# Instructions for the task:
In the entries below, find the line with "These R scripts" and the line with "## Open questions"; give again those lines and every line between them, exactly.

# Data supplied:
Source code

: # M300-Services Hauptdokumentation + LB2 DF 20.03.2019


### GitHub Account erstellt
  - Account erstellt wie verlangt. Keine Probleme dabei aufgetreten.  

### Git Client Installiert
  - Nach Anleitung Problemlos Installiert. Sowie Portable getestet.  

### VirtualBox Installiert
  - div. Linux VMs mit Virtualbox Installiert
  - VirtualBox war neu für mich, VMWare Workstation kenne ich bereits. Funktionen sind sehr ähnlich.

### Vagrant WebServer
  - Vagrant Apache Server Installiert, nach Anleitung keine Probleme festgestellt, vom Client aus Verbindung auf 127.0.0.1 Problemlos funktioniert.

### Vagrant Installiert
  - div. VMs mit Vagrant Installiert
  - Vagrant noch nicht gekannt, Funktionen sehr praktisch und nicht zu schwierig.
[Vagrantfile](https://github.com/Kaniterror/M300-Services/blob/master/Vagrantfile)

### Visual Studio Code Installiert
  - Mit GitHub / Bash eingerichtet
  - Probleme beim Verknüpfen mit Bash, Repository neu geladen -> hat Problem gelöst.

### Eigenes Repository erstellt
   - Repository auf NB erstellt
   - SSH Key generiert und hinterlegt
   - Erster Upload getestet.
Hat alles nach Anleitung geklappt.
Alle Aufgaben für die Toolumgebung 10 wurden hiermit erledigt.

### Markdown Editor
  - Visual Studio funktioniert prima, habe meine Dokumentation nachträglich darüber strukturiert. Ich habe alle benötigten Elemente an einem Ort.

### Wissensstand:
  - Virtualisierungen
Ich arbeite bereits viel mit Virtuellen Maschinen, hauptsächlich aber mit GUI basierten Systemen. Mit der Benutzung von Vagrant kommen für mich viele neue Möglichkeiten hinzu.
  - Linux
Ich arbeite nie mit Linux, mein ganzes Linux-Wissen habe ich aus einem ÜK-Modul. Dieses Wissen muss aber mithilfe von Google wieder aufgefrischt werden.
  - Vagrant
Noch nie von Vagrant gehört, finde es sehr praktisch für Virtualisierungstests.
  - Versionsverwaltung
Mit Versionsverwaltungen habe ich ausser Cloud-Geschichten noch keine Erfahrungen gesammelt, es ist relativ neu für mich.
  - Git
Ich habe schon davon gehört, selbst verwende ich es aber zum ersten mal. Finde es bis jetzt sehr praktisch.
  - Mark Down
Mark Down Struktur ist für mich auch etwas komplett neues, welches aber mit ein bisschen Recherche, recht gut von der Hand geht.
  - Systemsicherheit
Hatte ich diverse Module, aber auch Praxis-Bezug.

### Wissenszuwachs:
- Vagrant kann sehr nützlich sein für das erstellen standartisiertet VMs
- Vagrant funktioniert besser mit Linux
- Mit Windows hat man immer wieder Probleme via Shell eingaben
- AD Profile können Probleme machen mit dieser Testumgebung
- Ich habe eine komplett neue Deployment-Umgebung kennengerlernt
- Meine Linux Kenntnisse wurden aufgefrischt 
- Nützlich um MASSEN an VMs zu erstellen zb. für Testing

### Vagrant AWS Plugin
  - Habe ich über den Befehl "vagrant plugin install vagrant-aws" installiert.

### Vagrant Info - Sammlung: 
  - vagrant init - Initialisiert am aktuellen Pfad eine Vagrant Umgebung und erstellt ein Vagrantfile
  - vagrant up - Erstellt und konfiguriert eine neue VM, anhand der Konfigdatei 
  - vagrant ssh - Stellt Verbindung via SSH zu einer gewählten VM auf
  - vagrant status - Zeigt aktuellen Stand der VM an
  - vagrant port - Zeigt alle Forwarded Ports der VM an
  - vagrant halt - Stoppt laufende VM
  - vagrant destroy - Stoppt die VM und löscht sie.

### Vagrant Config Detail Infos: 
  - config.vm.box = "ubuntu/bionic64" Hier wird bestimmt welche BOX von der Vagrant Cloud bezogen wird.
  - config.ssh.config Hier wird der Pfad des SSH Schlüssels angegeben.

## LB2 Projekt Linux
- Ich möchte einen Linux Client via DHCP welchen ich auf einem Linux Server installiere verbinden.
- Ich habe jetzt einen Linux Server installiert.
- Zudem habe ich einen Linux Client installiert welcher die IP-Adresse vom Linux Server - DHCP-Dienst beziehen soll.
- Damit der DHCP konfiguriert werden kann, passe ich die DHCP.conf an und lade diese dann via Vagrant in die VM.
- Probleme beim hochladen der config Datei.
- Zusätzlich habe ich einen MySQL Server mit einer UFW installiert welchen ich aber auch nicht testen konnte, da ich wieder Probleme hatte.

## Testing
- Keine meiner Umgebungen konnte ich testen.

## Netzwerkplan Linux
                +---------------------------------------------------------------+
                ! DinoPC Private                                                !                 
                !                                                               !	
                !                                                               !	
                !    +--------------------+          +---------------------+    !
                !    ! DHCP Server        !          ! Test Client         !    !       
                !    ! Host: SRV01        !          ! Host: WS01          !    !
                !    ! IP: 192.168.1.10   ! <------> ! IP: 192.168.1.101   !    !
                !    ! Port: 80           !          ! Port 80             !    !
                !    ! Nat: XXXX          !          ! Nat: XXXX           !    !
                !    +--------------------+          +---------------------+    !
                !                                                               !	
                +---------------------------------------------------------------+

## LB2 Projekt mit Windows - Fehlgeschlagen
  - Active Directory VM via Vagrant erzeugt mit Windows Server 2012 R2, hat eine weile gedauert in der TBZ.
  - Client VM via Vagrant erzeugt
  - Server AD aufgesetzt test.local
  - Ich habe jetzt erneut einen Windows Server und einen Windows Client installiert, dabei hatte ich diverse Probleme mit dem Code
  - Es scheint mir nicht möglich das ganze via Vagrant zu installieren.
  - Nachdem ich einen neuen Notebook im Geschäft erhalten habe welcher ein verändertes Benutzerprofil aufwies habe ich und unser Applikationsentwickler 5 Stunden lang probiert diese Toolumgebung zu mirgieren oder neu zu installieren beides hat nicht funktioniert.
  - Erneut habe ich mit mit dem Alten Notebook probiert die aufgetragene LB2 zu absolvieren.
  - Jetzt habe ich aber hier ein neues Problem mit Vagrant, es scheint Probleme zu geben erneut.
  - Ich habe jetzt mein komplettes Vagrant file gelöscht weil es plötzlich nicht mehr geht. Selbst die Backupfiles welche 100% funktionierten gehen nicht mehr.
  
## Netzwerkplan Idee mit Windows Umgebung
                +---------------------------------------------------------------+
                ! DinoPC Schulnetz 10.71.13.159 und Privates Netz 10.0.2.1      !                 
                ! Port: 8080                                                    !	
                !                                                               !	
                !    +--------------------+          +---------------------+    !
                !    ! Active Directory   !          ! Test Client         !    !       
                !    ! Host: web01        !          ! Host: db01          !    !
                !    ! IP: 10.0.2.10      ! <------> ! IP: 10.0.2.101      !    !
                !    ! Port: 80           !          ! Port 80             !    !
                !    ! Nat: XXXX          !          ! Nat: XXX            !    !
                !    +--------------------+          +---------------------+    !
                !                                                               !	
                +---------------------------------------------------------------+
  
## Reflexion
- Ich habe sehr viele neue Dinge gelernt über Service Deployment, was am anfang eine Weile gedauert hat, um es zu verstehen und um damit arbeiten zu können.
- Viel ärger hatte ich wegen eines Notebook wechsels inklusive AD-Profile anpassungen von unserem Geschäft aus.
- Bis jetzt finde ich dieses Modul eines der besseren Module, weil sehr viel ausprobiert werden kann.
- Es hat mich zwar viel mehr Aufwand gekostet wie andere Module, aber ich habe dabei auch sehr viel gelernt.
---
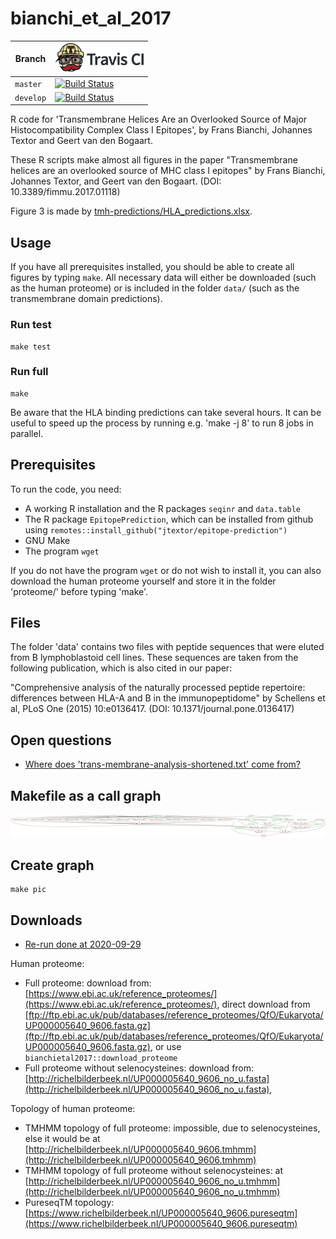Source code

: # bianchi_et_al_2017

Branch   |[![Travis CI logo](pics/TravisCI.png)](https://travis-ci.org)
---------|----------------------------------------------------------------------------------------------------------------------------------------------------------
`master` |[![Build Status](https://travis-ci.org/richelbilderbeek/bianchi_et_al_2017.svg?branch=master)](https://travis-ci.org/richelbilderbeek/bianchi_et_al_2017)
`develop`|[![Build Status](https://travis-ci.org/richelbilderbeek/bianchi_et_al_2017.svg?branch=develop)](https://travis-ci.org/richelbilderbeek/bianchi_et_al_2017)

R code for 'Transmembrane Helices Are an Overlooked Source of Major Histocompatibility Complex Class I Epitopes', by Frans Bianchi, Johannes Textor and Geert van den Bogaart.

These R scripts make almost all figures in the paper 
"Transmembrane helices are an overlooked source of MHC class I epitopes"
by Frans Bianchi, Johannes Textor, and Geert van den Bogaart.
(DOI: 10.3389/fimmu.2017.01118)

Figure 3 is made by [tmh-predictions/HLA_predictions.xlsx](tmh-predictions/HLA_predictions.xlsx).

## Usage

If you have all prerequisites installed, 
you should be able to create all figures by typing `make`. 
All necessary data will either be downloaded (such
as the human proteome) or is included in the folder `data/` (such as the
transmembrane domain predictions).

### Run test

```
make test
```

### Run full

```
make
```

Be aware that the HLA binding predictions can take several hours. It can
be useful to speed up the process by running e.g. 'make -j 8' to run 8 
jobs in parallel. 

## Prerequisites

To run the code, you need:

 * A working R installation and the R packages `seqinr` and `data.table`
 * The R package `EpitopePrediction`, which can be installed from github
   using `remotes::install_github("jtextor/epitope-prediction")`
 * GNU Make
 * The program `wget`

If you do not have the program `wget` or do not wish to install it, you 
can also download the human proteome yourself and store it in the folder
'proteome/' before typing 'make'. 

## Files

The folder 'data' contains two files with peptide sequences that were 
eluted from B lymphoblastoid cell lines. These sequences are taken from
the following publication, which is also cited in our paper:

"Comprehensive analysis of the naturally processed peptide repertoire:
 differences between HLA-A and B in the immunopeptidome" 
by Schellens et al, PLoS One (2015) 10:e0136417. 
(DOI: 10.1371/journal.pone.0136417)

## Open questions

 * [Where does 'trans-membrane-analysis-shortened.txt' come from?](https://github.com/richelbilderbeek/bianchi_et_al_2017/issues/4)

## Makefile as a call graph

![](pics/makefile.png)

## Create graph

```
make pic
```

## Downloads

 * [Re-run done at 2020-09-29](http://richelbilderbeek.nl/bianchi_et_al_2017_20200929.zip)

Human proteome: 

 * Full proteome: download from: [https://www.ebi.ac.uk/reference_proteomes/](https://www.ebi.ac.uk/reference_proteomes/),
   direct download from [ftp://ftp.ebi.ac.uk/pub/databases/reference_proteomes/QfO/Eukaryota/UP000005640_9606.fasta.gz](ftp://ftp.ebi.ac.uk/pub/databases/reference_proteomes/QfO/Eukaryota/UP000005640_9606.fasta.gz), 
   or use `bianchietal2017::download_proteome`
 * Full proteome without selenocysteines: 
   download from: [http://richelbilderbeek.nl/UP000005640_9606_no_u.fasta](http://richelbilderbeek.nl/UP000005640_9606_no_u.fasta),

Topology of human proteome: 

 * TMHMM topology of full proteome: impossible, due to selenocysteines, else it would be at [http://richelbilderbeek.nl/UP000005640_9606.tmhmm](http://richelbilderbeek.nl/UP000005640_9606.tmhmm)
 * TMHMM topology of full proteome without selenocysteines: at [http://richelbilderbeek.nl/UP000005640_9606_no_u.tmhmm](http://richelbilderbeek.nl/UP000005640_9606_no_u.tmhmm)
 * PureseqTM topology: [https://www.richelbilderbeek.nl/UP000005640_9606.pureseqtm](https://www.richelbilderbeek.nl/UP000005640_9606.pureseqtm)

# Result for this exercise:
These R scripts make almost all figures in the paper 
"Transmembrane helices are an overlooked source of MHC class I epitopes"
by Frans Bianchi, Johannes Textor, and Geert van den Bogaart.
(DOI: 10.3389/fimmu.2017.01118)

Figure 3 is made by [tmh-predictions/HLA_predictions.xlsx](tmh-predictions/HLA_predictions.xlsx).

## Usage

If you have all prerequisites installed, 
you should be able to create all figures by typing `make`. 
All necessary data will either be downloaded (such
as the human proteome) or is included in the folder `data/` (such as the
transmembrane domain predictions).

### Run test

```
make test
```

### Run full

```
make
```

Be aware that the HLA binding predictions can take several hours. It can
be useful to speed up the process by running e.g. 'make -j 8' to run 8 
jobs in parallel. 

## Prerequisites

To run the code, you need:

 * A working R installation and the R packages `seqinr` and `data.table`
 * The R package `EpitopePrediction`, which can be installed from github
   using `remotes::install_github("jtextor/epitope-prediction")`
 * GNU Make
 * The program `wget`

If you do not have the program `wget` or do not wish to install it, you 
can also download the human proteome yourself and store it in the folder
'proteome/' before typing 'make'. 

## Files

The folder 'data' contains two files with peptide sequences that were 
eluted from B lymphoblastoid cell lines. These sequences are taken from
the following publication, which is also cited in our paper:

"Comprehensive analysis of the naturally processed peptide repertoire:
 differences between HLA-A and B in the immunopeptidome" 
by Schellens et al, PLoS One (2015) 10:e0136417. 
(DOI: 10.1371/journal.pone.0136417)

## Open questions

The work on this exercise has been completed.